The Technion: Stronger than Ever

Thanks to the incredible efforts of outgoing Technion President Prof. Lavie, the Technion is stronger than ever.

The university now has a truly global footprint, with campuses in China and New York. The Technion has jumped from last place to first place among Israeli universities in student satisfaction. And in the past 10 years, some 270 new faculty members have joined the Technion, producing scores of scientific articles and winning numerous research grants and prestigious awards.

A New Vision for the Future

No other institution is better positioned to tackle the greatest challenges of the 21st century: human health, energy, the environment and sustainability, advanced manufacturing, and education. The Technion is home to some of the brightest minds in each of those fields.

Yet as Prof. Sivan noted in his remarks, the key to addressing those challenges will be to adopt an interdisciplinary mindset — something that is already baked in to the Technion’s approach to research, education, and innovation.

Prof. Sivan believes the Technion must be prepared for the dramatic shifts in education we will see in the coming years. Universities are no longer the only place one can obtain knowledge. Technology has made information available to anyone, at any time, with just a few taps on one’s phone or computer. And knowledge itself is changing rapidly, with new developments and innovations announced every single day.

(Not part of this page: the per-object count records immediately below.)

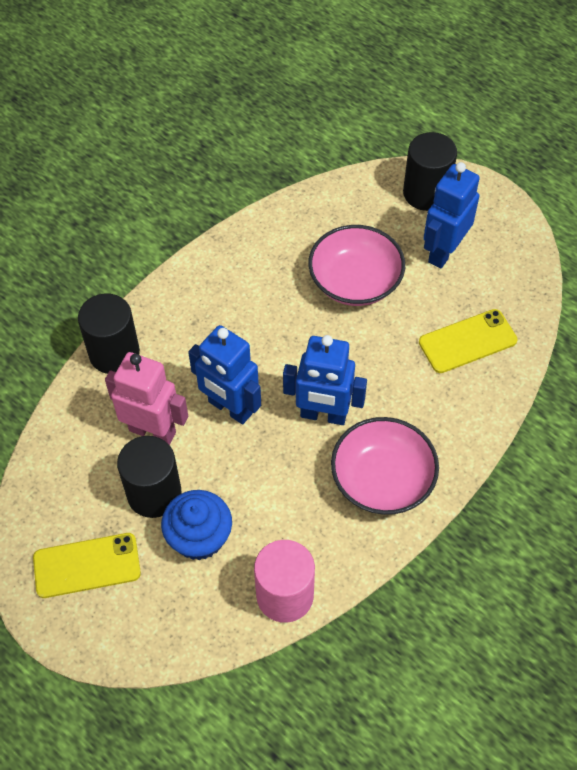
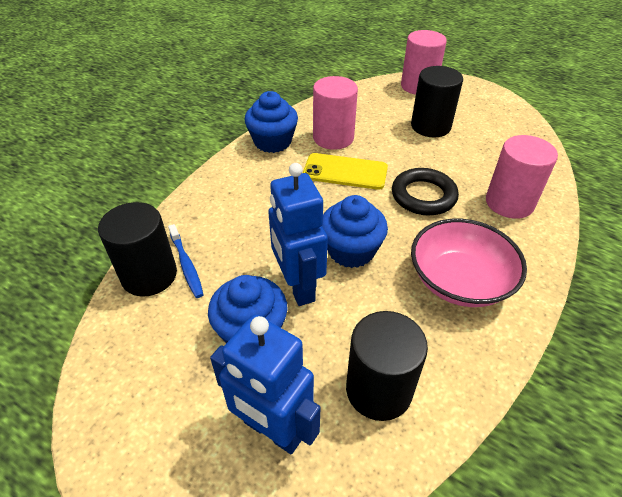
black ring: 0 -> 1
blue cupcake: 1 -> 3
blue robot: 3 -> 2
blue toothbrush: 0 -> 1
pink bowl: 2 -> 1
pink cylinder: 1 -> 3
pink robot: 1 -> 0
yellow phone: 2 -> 1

Yet as knowledge becomes easier to obtain and the speed of innovation increases, truth, integrity, and tolerance are in a precarious position around the world. It will be incumbent on academic institutions — in particular, the Technion — to protect and uphold truth, knowledge, and understanding.

The world is looking to the Technion for the answers — and with Prof. Sivan at the helm, the Technion will work to implement far-reaching reforms in research, curricula, teaching methodologies, and industry collaborations that will lead us through the challenges and complexities of a new era.